SET EXERCISE 1: Under the bylaws, on what date does the fiscal year begin?
SET EXERCISE 2: List every line of the listing that contains the word "dial".

DOCUMENT:
>> START
Section 4. Property and Assets. The title to all property, funds, and assets of this Affiliate is vested in this Affiliate. As an AAUW Affiliate, this Affiliate shall have complete control of its property and assets, except that such property and assets shall not be used for any purpose contrary to AAUW’s purposes. In the event of the dissolution of this Affiliate or the termination of this Affiliate’s affiliation with AAUW, all assets of this Affiliate shall be transferred and delivered to AAUW or to another Affiliate designated by AAUW. AAUW may solicit and consider recommendations from local leaders before making a designation.

ARTICLE VI. PARLIAMENTARY AUTHORITY

The rules contained in the most current edition of Robert’s Rules of Order Newly Revised shall govern this Affiliate in all instances in which they are applicable and in which they are not inconsistent with this AAUW Affiliate Bylaws or with the requirements of AAUW or applicable laws.

ARTICLE VII. AAUW-MANDATED AMENDMENTS TO THE BYLAWS

AAUW-mandated amendments shall be implemented by the Affiliate’s Board of Directors without a vote of the Affiliate’s membership and as prescribed by the AAUW Board of Directors.

ARTICLE VIII. FINANCIAL ADMINISTRATION

Section 1: The fiscal year shall begin on July 1.

Section 2: Dues. Annual dues shall be collected by the national membership anniversary date.

Each member (other than Honorary Life members) shall pay the amount of Affiliate dues recommended by the Board of Directors and established at the annual meeting by a two-thirds vote of those present and voting, provided written notice has been given to all the members thirty (30) days prior to the meeting.

Members shall also pay AAUW national and/or state dues as established by those entities. Those dues shall be forwarded to the AAUW national and state finance officers by the Affiliate finance officer at the specified times. Dues of new members may be paid at any time and shall be forwarded to AAUW national and state immediately.

Section 3: After notification of non-payment of dues, a member still in arrears after 30 days past the anniversary date shall be dropped from membership.
>> END
[Extracted records]
>> START
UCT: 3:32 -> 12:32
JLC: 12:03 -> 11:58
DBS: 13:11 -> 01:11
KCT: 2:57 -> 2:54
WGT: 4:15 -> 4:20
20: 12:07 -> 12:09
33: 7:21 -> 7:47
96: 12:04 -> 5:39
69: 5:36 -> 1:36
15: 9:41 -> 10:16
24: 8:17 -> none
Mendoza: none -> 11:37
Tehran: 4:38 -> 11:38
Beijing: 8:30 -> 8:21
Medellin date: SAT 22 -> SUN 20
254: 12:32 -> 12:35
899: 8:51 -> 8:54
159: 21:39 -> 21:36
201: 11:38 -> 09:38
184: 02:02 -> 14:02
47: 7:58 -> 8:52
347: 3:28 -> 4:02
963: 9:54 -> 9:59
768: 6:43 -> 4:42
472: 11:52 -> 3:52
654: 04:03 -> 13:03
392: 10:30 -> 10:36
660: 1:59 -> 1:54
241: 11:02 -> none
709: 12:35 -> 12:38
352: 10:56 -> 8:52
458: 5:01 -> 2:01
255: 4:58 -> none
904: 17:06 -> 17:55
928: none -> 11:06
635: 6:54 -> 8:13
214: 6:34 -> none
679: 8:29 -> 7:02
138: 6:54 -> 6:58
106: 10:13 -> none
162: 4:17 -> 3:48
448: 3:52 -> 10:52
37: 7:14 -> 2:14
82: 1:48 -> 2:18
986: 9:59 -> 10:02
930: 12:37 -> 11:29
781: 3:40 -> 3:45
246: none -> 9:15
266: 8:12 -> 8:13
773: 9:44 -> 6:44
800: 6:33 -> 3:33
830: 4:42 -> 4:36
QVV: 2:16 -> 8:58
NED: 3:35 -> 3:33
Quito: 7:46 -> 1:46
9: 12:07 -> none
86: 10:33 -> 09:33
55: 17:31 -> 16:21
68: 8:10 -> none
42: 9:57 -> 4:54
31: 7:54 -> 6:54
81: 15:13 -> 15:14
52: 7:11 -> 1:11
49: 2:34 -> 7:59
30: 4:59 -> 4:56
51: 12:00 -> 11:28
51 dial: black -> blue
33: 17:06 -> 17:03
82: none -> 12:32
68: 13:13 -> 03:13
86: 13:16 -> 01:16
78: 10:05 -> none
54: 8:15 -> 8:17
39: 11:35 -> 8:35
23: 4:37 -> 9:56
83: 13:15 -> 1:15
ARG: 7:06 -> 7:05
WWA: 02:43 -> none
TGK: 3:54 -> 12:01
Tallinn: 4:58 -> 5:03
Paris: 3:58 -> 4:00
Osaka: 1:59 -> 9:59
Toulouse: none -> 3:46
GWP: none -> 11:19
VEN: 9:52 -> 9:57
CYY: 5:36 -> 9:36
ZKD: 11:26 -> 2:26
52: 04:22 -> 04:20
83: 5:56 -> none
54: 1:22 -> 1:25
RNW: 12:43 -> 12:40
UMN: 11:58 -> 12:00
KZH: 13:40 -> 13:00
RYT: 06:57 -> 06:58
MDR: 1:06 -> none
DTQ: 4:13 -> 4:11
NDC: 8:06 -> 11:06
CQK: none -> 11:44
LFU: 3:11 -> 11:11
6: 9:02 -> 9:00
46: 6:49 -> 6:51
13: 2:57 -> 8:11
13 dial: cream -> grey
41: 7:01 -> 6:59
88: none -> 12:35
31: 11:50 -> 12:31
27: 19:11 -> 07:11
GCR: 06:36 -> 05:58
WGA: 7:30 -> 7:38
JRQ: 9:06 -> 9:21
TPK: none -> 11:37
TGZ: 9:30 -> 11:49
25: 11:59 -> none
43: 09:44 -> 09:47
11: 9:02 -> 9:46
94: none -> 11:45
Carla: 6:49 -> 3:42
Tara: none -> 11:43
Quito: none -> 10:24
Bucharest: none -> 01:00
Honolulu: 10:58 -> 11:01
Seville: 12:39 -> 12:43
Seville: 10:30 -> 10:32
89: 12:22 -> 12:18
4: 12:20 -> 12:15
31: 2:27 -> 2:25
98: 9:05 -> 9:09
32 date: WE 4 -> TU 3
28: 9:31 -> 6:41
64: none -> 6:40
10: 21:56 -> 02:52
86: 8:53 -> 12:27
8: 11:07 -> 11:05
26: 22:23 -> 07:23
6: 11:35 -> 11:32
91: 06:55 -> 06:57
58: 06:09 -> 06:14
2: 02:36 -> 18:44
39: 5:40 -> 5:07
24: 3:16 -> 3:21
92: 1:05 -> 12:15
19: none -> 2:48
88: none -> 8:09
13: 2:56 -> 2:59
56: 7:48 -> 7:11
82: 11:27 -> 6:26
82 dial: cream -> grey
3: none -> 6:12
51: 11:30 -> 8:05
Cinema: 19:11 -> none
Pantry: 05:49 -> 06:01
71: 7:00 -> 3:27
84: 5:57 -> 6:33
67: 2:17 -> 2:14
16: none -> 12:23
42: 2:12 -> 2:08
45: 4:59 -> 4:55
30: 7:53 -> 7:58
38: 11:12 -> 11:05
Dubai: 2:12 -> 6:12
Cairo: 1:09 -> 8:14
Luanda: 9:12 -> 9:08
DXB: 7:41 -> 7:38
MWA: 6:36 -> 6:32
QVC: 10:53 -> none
>> END
SOLUTION 1: July 1.

SOLUTION 2:
51 dial: black -> blue
13 dial: cream -> grey
82 dial: cream -> grey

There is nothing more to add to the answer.